**Exercise description:** Begin at the line containing "For every layout" and end at the final line of the entries. Please reproduce those lines exactly.

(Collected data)
◆ ◆ ◆ ◆ ◆ ◆ ◆

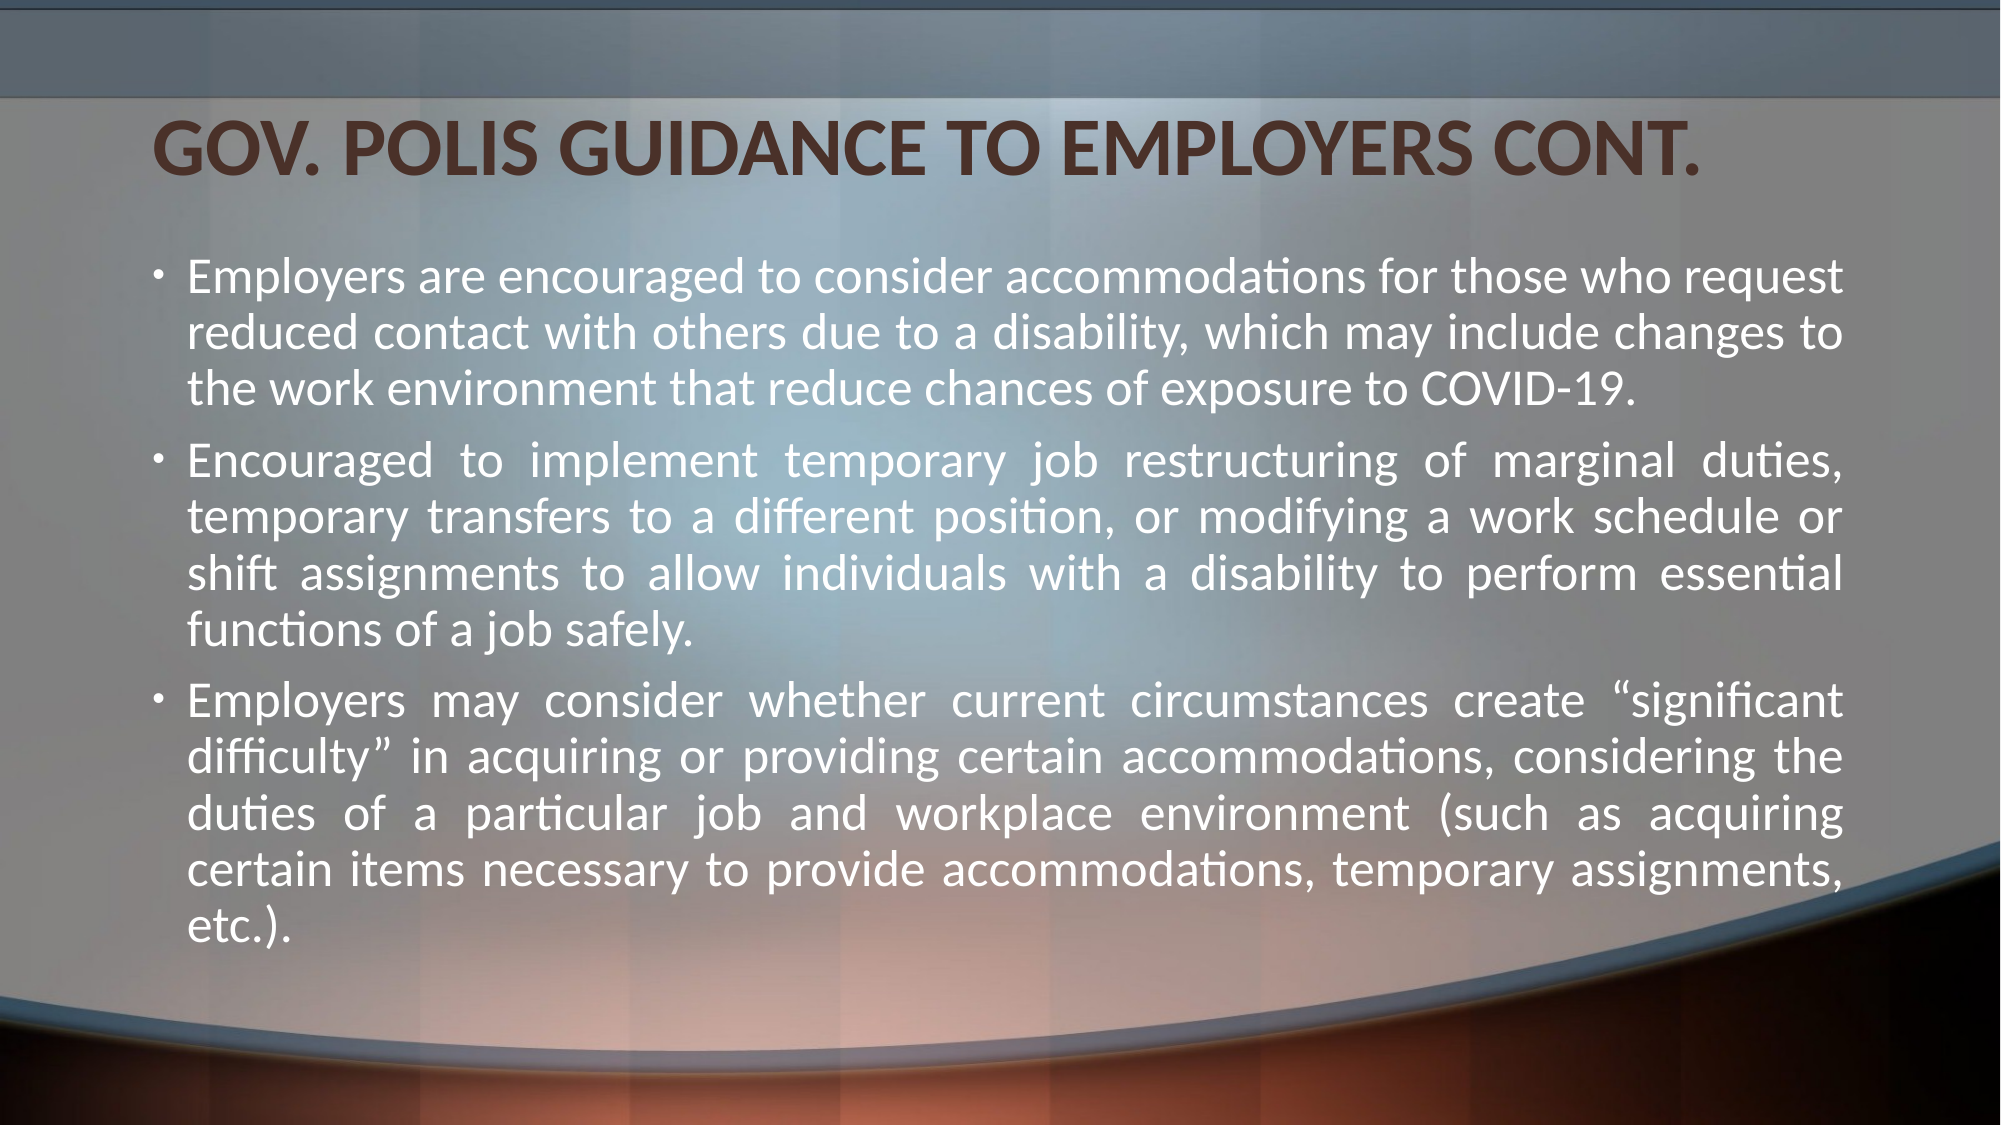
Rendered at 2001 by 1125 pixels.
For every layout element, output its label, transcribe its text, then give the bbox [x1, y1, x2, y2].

title GOV. POLIS GUIDANCE TO EMPLOYERS CONT. [137, 59, 1863, 241]
list Employers are encouraged to consider accommodations for those who request reduced contact with others due to a disability, which may include changes to the work environment that reduce chances of exposure to COVID-19. Encouraged to implement temporary job restructuring of marginal duties, temporary transfers to a different position, or modifying a work schedule or shift assignments to allow individuals with a disability to perform essential functions of a job safely. Employers may consider whether current circumstances create “significant difficulty” in acquiring or providing certain accommodations, considering the duties of a particular job and workplace environment (such as acquiring certain items necessary to provide accommodations, temporary assignments, etc.). [137, 241, 1863, 1014]
picture [0, 0, 2001, 1125]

◆ ◆ ◆ ◆ ◆ ◆ ◆

**Your response:**
For every layout element, output its label, transcribe its text, then give the bbox [x1, y1, x2, y2].

title GOV. POLIS GUIDANCE TO EMPLOYERS CONT. [137, 59, 1863, 241]
list Employers are encouraged to consider accommodations for those who request reduced contact with others due to a disability, which may include changes to the work environment that reduce chances of exposure to COVID-19. Encouraged to implement temporary job restructuring of marginal duties, temporary transfers to a different position, or modifying a work schedule or shift assignments to allow individuals with a disability to perform essential functions of a job safely. Employers may consider whether current circumstances create “significant difficulty” in acquiring or providing certain accommodations, considering the duties of a particular job and workplace environment (such as acquiring certain items necessary to provide accommodations, temporary assignments, etc.). [137, 241, 1863, 1014]
picture [0, 0, 2001, 1125]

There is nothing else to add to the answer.